Today’s Immigration Headlines – August 5, 2014

Largest Detention Center Proposed for Texas

“Soon, West Texas could be home to the nation’s largest shelter for unaccompanied minors who entered the U.S. illegally,” Breitbart News says.

“A proposed housing facility called the Abraham Lincoln Transitional Lodge would be able to accommodate 3,500 youths at once, according to KHOU. Its location would be just southeast of El Paso. The Texas Department of Family and Protective Services is apparently reviewing the bid for the shelter. According to the Houston Chronicle, the proposed facility’s backers have a history of investing in housing for employees of Texas’ gas and oil industry.”

Obama’s Political, Legal Obstacles

“Iowa Republican Representative Steve King made headlines over the weekend by urging his colleagues to consider ‘that ‘I’ word’—impeachment—if President Obama wields executive authority to let millions of undocumented immigrants stay in this country. Warning Obama against deciding ‘that he is simply not going to enforce any immigration law, or at least not against anybody except the felons,’ King told Fox News’ Chris Wallace, ‘If that’s not enough to bring [impeachment] about, then I don’t know what would be,’” Josh Eidelson at Businessweek says.
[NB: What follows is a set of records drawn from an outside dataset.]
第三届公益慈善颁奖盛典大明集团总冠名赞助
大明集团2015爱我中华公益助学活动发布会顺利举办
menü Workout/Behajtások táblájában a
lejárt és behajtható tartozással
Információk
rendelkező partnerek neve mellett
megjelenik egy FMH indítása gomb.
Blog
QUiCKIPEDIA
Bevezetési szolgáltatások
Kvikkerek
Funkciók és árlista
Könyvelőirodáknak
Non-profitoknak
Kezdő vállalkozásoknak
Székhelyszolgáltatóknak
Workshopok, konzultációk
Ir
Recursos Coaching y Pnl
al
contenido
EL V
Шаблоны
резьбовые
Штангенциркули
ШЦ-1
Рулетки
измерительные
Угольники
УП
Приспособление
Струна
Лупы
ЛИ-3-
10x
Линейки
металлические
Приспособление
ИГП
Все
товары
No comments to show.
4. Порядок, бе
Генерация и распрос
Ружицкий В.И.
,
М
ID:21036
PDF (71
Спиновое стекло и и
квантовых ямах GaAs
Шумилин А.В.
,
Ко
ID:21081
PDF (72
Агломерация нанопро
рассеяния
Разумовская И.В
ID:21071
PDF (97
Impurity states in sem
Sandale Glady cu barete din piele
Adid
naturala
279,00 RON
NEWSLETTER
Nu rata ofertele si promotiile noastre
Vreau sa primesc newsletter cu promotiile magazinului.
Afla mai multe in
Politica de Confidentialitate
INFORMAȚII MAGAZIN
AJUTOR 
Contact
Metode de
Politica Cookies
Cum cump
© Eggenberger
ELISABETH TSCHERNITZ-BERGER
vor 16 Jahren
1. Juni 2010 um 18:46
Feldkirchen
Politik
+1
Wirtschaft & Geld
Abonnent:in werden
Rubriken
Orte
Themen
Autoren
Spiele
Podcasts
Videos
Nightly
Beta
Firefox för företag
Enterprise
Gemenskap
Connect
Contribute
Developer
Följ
“But is it? As I wrote last month, legal scholars say the president has the discretion to go much farther than he’s likely to choose, given his political constraints. That could include granting ‘deferred action’—temporary relief from the threat of deportation and the opportunity to get a work visa—to most of the estimated 11 million undocumented immigrants currently in the U.S.”

Obama Continues Moving Toward Broad Amnesty Declaration

“With Congress mired in dysfunction over immigration, President Barack Obama says he’ll do what he can to sidestep the legislative logjam. One possibility: using presidential authority to remove the threat of possible deportation for a few million immigrants living illegally in the country, a step that conservatives decry as amnesty,” CNN says.

Tough GOP Immigration Bills Draw Reaction

“The tough immigration bills passed by the Republican-led House on Friday are unlikely to become law, but they are drawing intense reactions from all sides,” says.

“And some Republicans are praising the House’s new leadership team — Majority Whip Steve Scalise, R-Jefferson, and Majority Leader Kevin McCarthy, R-Calif. — for responding to revolt by tea-party members who refused to support the original Republican bill Thursday (July 31). Scalise and McCarthy worked with the original bill’s opponents Thursday and Friday (Aug. 1) to draft two new measures that Republicans says put the House on the side of better immigration enforcement, but critics label them as cruel and unworkable.”

avatar About Dan Stein

Dan is FAIR's President after joining the organization in 1982. He has testified more than 50 times before Congress, and been cited in the media as "America's best known immigration reformer." Dan has appeared on virtually every significant TV and radio news/talk program in America and, in addition to being a contributing editor to, has contributed commentaries to a vast number of print media outlets.


  1. avatar mobilebay says:

    So the new facility here in my state will house 3,500? Well, I suppose we should be glad. I think that number brings an end to the invasion from Central America and Mexico. They’re all here now and we can relax. The Border Patrol can continue to babysit and the National Guard can go home. We won’t have to hear politicians say, “We must secure the border,” anymore…no need to. Obama can go on with his golf games and his vacation in Martha’s Vineyard knowing “his” people have all found a home here. Wonder what’s going to happen with all those empty countries?

  2. avatar Leland says:

    In a recent column Ruben Navarrette wondered whether proponents of deportation of unaccompanied minors were “defensive” about taking that position. Actually there are people far more deserving of refugee status. Millions of Syrians live in tent cities in Lebanon, Christians are driven from their homes in many Islamic countries, and Somali children have next to nothing to eat, and it goes on all over the world.

    Can they come here? No, it’s not possible. We can try and give assistance to them there, but the world can’t move here. It’s just Mr. Navarrette’s myopic “American policy should revolve around Latinos” view that is typical of the attitude among some in this country.

    I saw a letter in the paper that said: “I realize that the US cannot offer protection to the world’s poor, but…”, and then went on to propose exactly that. If you “realize” that, and then say we should admit those very people, you’re trying to have it both ways.

    • Yes Leland

      IMO, the open border pundits have errantly [in their dysyfunction] shown their true brainless mental capabilities. If they had an ounce of foresight, they’d abandon this Central American chils abuse fiasco immediately. They won’t and I’m smiling now.